Directive: Look through the data below, and copy each line that carries the word "common".

Material for the task:
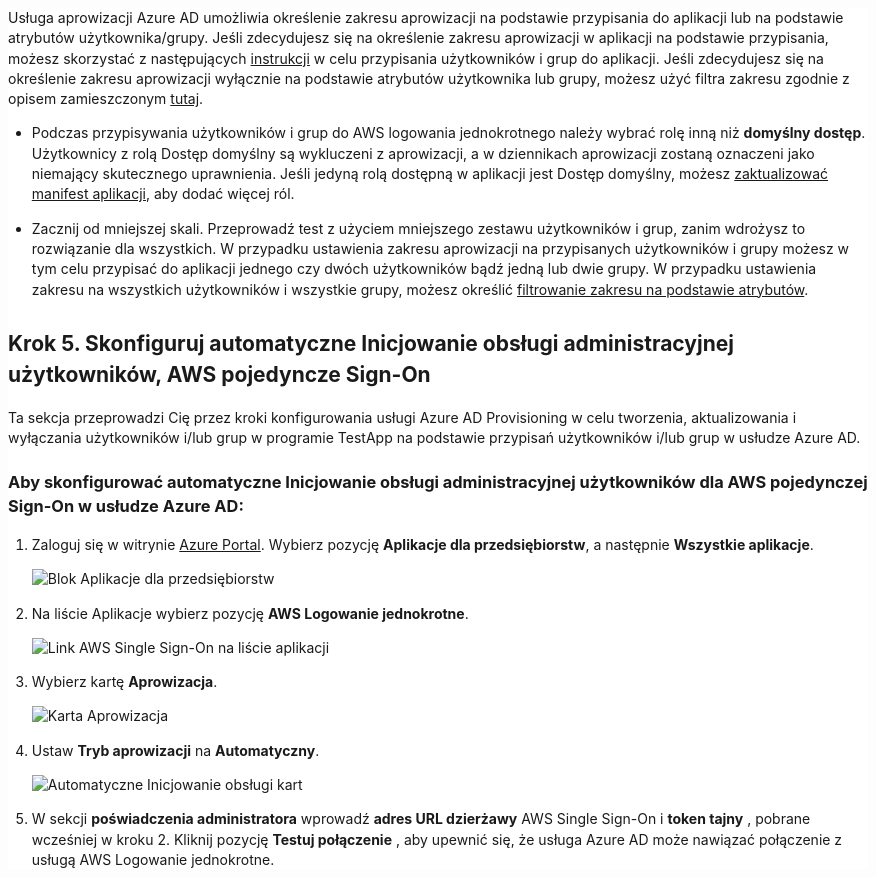 Usługa aprowizacji Azure AD umożliwia określenie zakresu aprowizacji na podstawie przypisania do aplikacji lub na podstawie atrybutów użytkownika/grupy. Jeśli zdecydujesz się na określenie zakresu aprowizacji w aplikacji na podstawie przypisania, możesz skorzystać z następujących [instrukcji](../manage-apps/assign-user-or-group-access-portal.md) w celu przypisania użytkowników i grup do aplikacji. Jeśli zdecydujesz się na określenie zakresu aprowizacji wyłącznie na podstawie atrybutów użytkownika lub grupy, możesz użyć filtra zakresu zgodnie z opisem zamieszczonym [tutaj](../app-provisioning/define-conditional-rules-for-provisioning-user-accounts.md). 

* Podczas przypisywania użytkowników i grup do AWS logowania jednokrotnego należy wybrać rolę inną niż **domyślny dostęp**. Użytkownicy z rolą Dostęp domyślny są wykluczeni z aprowizacji, a w dziennikach aprowizacji zostaną oznaczeni jako niemający skutecznego uprawnienia. Jeśli jedyną rolą dostępną w aplikacji jest Dostęp domyślny, możesz [zaktualizować manifest aplikacji](../develop/howto-add-app-roles-in-azure-ad-apps.md), aby dodać więcej ról. 

* Zacznij od mniejszej skali. Przeprowadź test z użyciem mniejszego zestawu użytkowników i grup, zanim wdrożysz to rozwiązanie dla wszystkich. W przypadku ustawienia zakresu aprowizacji na przypisanych użytkowników i grupy możesz w tym celu przypisać do aplikacji jednego czy dwóch użytkowników bądź jedną lub dwie grupy. W przypadku ustawienia zakresu na wszystkich użytkowników i wszystkie grupy, możesz określić [filtrowanie zakresu na podstawie atrybutów](../app-provisioning/define-conditional-rules-for-provisioning-user-accounts.md). 


## <a name="step-5-configure-automatic-user-provisioning-to-aws-single-sign-on"></a>Krok 5. Skonfiguruj automatyczne Inicjowanie obsługi administracyjnej użytkowników, AWS pojedyncze Sign-On 

Ta sekcja przeprowadzi Cię przez kroki konfigurowania usługi Azure AD Provisioning w celu tworzenia, aktualizowania i wyłączania użytkowników i/lub grup w programie TestApp na podstawie przypisań użytkowników i/lub grup w usłudze Azure AD.

### <a name="to-configure-automatic-user-provisioning-for-aws-single-sign-on-in-azure-ad"></a>Aby skonfigurować automatyczne Inicjowanie obsługi administracyjnej użytkowników dla AWS pojedynczej Sign-On w usłudze Azure AD:

1. Zaloguj się w witrynie [Azure Portal](https://portal.azure.com). Wybierz pozycję **Aplikacje dla przedsiębiorstw**, a następnie **Wszystkie aplikacje**.

    ![Blok Aplikacje dla przedsiębiorstw](common/enterprise-applications.png)

2. Na liście Aplikacje wybierz pozycję **AWS Logowanie jednokrotne**.

    ![Link AWS Single Sign-On na liście aplikacji](common/all-applications.png)

3. Wybierz kartę **Aprowizacja**.

    ![Karta Aprowizacja](common/provisioning.png)

4. Ustaw **Tryb aprowizacji** na **Automatyczny**.

    ![Automatyczne Inicjowanie obsługi kart](common/provisioning-automatic.png)

5. W sekcji **poświadczenia administratora** wprowadź **adres URL dzierżawy** AWS Single Sign-On i **token tajny** , pobrane wcześniej w kroku 2. Kliknij pozycję **Testuj połączenie** , aby upewnić się, że usługa Azure AD może nawiązać połączenie z usługą AWS Logowanie jednokrotne.
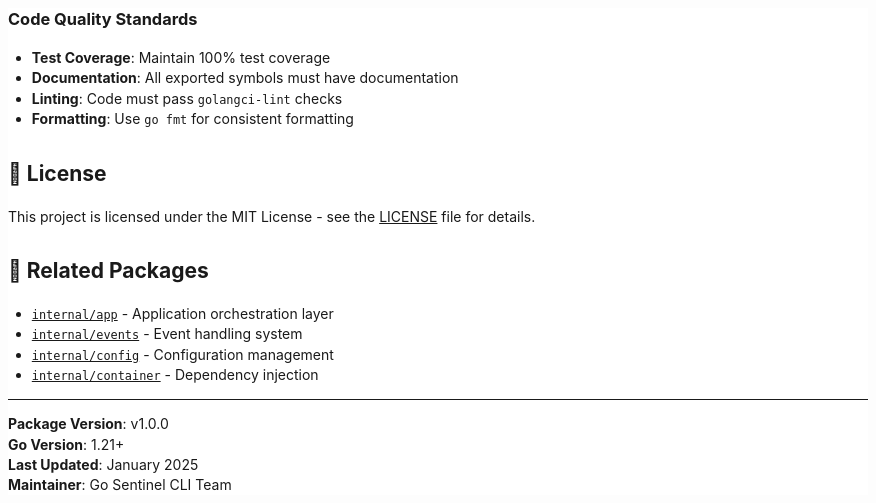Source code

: ### Code Quality Standards

- **Test Coverage**: Maintain 100% test coverage
- **Documentation**: All exported symbols must have documentation
- **Linting**: Code must pass `golangci-lint` checks
- **Formatting**: Use `go fmt` for consistent formatting

## 📄 License

This project is licensed under the MIT License - see the [LICENSE](../../LICENSE) file for details.

## 🔗 Related Packages

- [`internal/app`](../app/README.md) - Application orchestration layer
- [`internal/events`](../events/README.md) - Event handling system
- [`internal/config`](../config/README.md) - Configuration management
- [`internal/container`](../container/README.md) - Dependency injection

---

**Package Version**: v1.0.0  
**Go Version**: 1.21+  
**Last Updated**: January 2025  
**Maintainer**: Go Sentinel CLI Team 
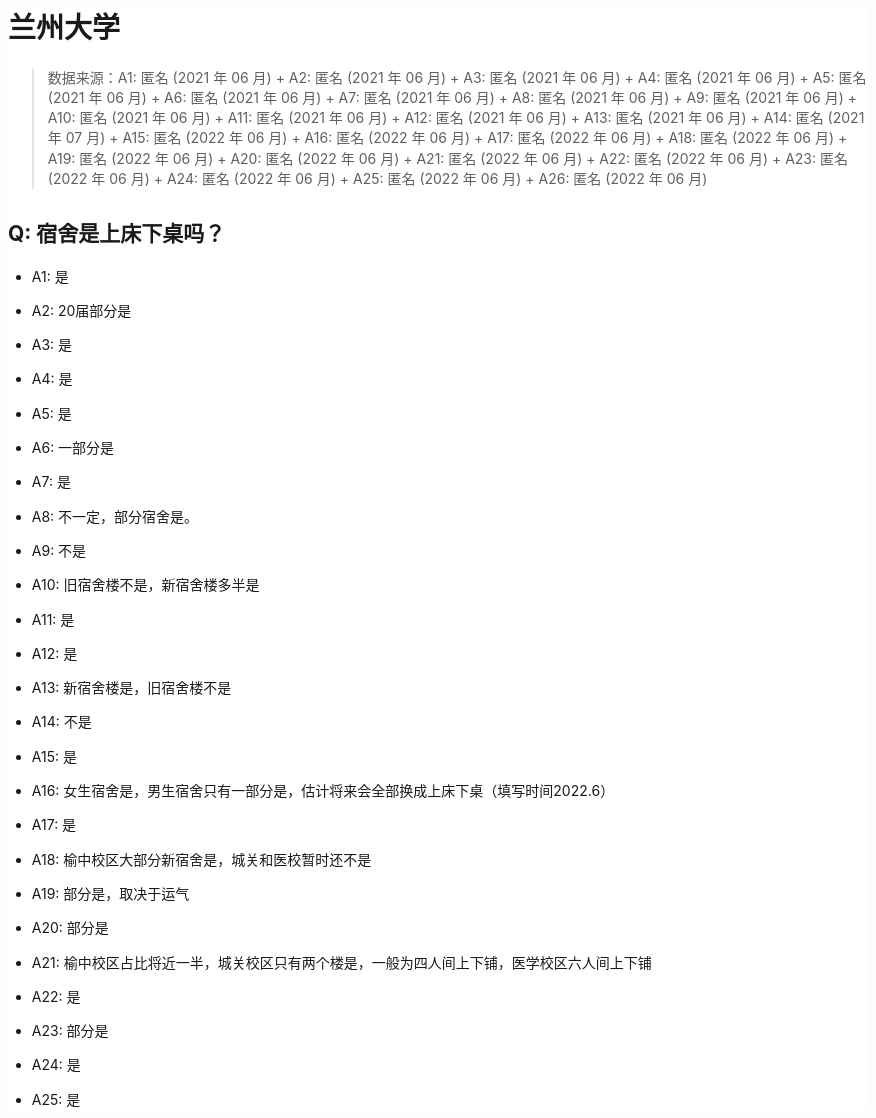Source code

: # 兰州大学

> 数据来源：A1: 匿名 (2021 年 06 月) + A2: 匿名 (2021 年 06 月) + A3: 匿名 (2021 年 06 月) + A4: 匿名 (2021 年 06 月) + A5: 匿名 (2021 年 06 月) + A6: 匿名 (2021 年 06 月) + A7: 匿名 (2021 年 06 月) + A8: 匿名 (2021 年 06 月) + A9: 匿名 (2021 年 06 月) + A10: 匿名 (2021 年 06 月) + A11: 匿名 (2021 年 06 月) + A12: 匿名 (2021 年 06 月) + A13: 匿名 (2021 年 06 月) + A14: 匿名 (2021 年 07 月) + A15: 匿名 (2022 年 06 月) + A16: 匿名 (2022 年 06 月) + A17: 匿名 (2022 年 06 月) + A18: 匿名 (2022 年 06 月) + A19: 匿名 (2022 年 06 月) + A20: 匿名 (2022 年 06 月) + A21: 匿名 (2022 年 06 月) + A22: 匿名 (2022 年 06 月) + A23: 匿名 (2022 年 06 月) + A24: 匿名 (2022 年 06 月) + A25: 匿名 (2022 年 06 月) + A26: 匿名 (2022 年 06 月)

## Q: 宿舍是上床下桌吗？

- A1: 是

- A2: 20届部分是

- A3: 是

- A4: 是

- A5: 是

- A6: 一部分是

- A7: 是

- A8: 不一定，部分宿舍是。

- A9: 不是

- A10: 旧宿舍楼不是，新宿舍楼多半是

- A11: 是

- A12: 是

- A13: 新宿舍楼是，旧宿舍楼不是

- A14: 不是

- A15: 是

- A16: 女生宿舍是，男生宿舍只有一部分是，估计将来会全部换成上床下桌（填写时间2022.6）

- A17: 是

- A18: 榆中校区大部分新宿舍是，城关和医校暂时还不是

- A19: 部分是，取决于运气

- A20: 部分是

- A21: 榆中校区占比将近一半，城关校区只有两个楼是，一般为四人间上下铺，医学校区六人间上下铺

- A22: 是

- A23: 部分是

- A24: 是

- A25: 是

Worked solution:
    ![Blok Aplikacje dla przedsiębiorstw](common/enterprise-applications.png)
    ![Link AWS Single Sign-On na liście aplikacji](common/all-applications.png)
    ![Karta Aprowizacja](common/provisioning.png)
    ![Automatyczne Inicjowanie obsługi kart](common/provisioning-automatic.png)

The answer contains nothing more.